The credit review should check the borrower’s ability to repay and credit history and determine that the loan amount is supported by an accurate appraisal. The compliance review should check the agreements between the borrower and issuer and determine proper completion of the documentation, check that all disclosures required by law reflect the relevant transaction, and verify that the loan terms reflect the quality of the credit.
Due diligence should also be applied as to the quality and standing of loan originators, including a review of outstanding complaints. And for loans that adjust, it is important to check not just the ability of the borrower to pay the teaser rate in the first year, but the higher rates in the out years.
Another contributing factor to the subprime problem was recently highlighted: the growing use of unverified stated income. As Comptroller of the Currency John C. Dugan pointed out, “Sound underwriting . . .suggests that a mortgage lender would almost always want to verify the income of a riskier subprime borrower to make sure that he or she had the means to make the required monthly payments. But the norm appears to be just the opposite: Nearly 50 percent of all subprime loans last year accepted stated income.” Mr. Dugan believes the federal agencies should address this in pending guidance.
Without question, the subprime market will be cleaned up. But it is a reminder that there is no free lunch and there are few short cuts without consequences.
Sadly, this whole mess could have been avoided if community bankers had not been cut out of the mortgage underwriting business by the unscrupulous brokers who have produced so many of these predatory loans.
A paper processor operating from a two-room office in a strip mall is no substitute for a community bank. A community banker has skin in the game and is subject to a regulatory structure that protects the consumer. The community banker offers mortgage loans and home equity loans at competitive prices. Community bankers are dedicated to responsible home financing and sound business practices.

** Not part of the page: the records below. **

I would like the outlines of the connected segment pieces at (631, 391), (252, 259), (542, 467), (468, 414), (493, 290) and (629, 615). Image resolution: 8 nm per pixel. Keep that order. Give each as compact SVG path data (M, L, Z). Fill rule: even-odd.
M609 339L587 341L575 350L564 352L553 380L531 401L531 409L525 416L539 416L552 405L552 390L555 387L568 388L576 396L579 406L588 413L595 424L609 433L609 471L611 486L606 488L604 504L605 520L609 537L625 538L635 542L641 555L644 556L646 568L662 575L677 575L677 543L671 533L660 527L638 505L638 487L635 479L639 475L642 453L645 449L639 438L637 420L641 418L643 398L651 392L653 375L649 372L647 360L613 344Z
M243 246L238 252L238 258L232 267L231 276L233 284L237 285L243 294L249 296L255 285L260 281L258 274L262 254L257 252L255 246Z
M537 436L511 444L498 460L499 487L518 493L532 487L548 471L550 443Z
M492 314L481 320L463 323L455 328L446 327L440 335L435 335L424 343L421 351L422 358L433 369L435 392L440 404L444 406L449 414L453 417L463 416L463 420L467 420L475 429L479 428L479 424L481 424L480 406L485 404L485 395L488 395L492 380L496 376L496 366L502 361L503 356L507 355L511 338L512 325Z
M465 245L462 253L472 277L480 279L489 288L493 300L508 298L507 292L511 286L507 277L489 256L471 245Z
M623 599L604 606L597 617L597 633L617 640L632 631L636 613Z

Yes, the community banker has access to the world’s capital markets through the Home Loan Banks and other regulated government-sponsored enterprises. But the community banker never loses his focus on the people on Main Street who are his customers and neighbors — today and everyday.
Alfred DelliBovi is president of the Federal Home Loan Bank of New York and a former deputy secretary of housing and urban development under Jack Kemp.